**Provided records:**
* * *

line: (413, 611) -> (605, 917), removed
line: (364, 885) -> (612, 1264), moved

* * *

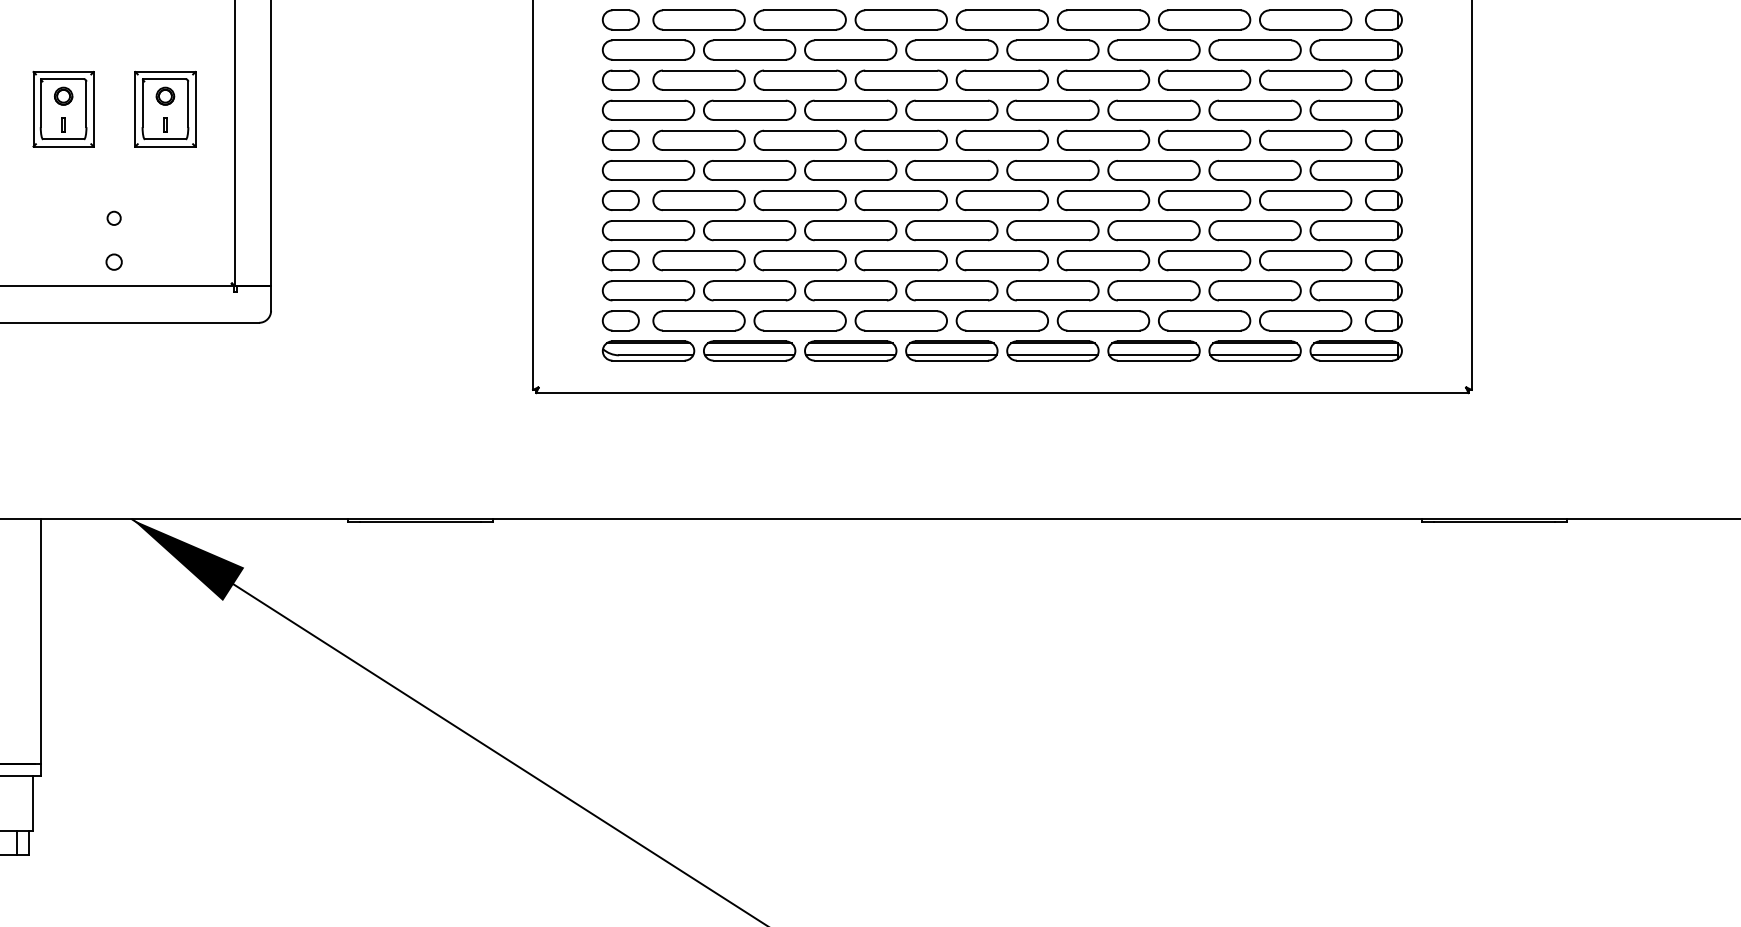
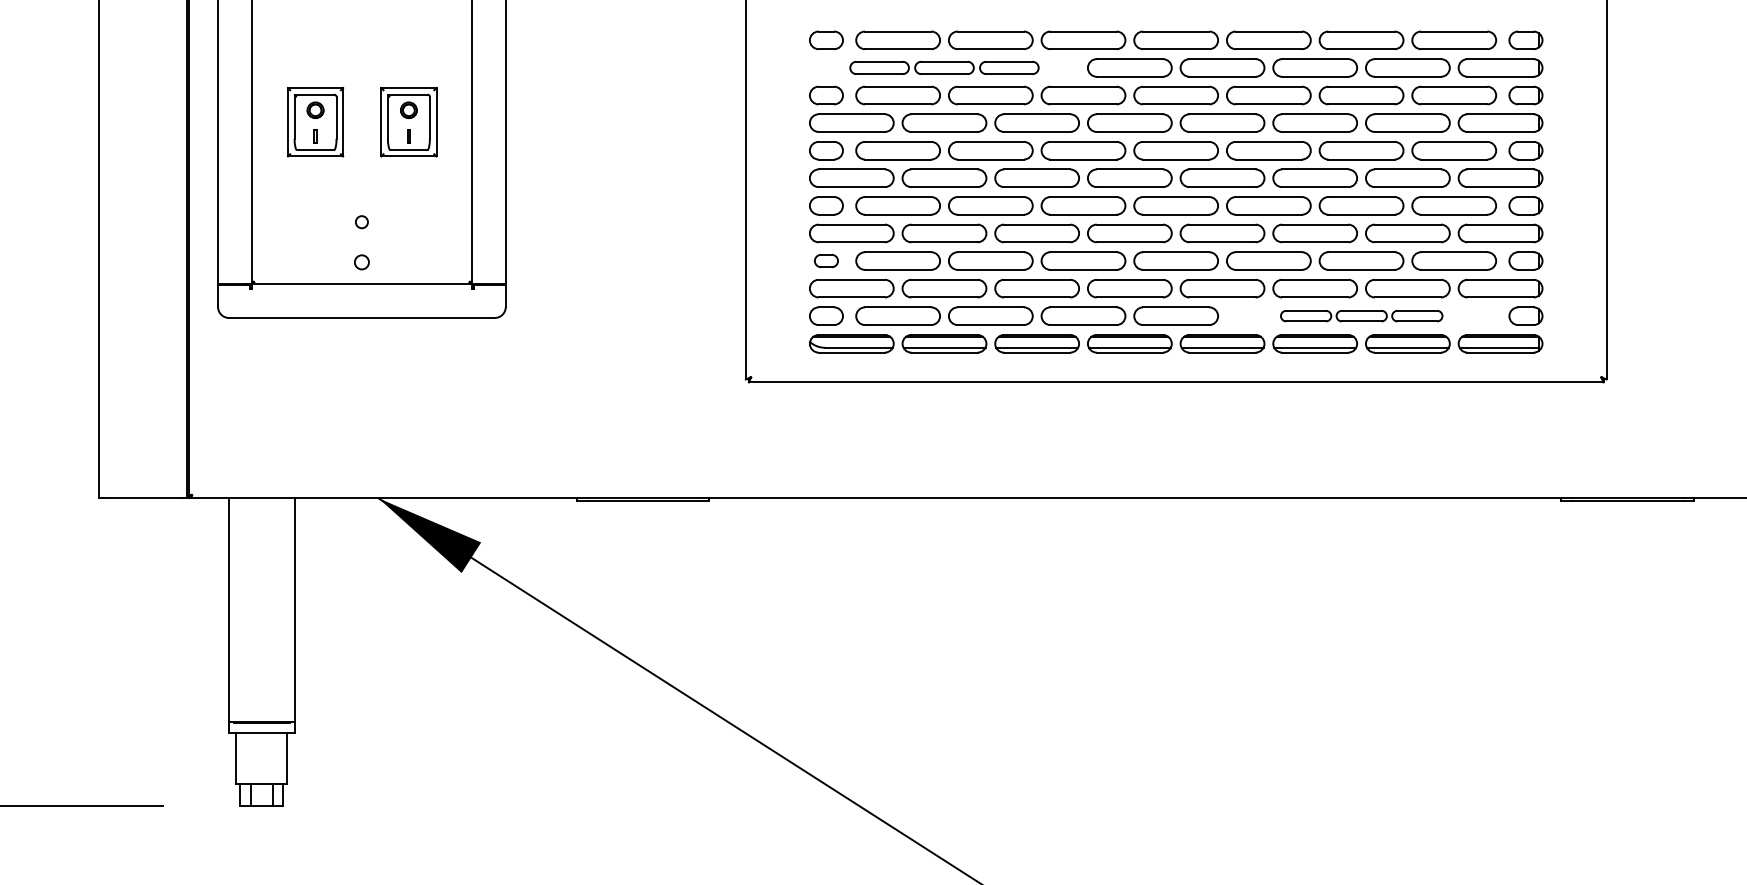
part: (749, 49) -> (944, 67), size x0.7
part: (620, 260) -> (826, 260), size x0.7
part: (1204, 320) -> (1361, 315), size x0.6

* * *

**What is being asked:** Please output exactly the lines between the one holding "part: (749, 49) -> (944, 67), size x0.7" and the one holding "part: (1204, 320) -> (1361, 315), size x0.6" in the records above, inclusive, and nothing more.

**Written reply:**
part: (749, 49) -> (944, 67), size x0.7
part: (620, 260) -> (826, 260), size x0.7
part: (1204, 320) -> (1361, 315), size x0.6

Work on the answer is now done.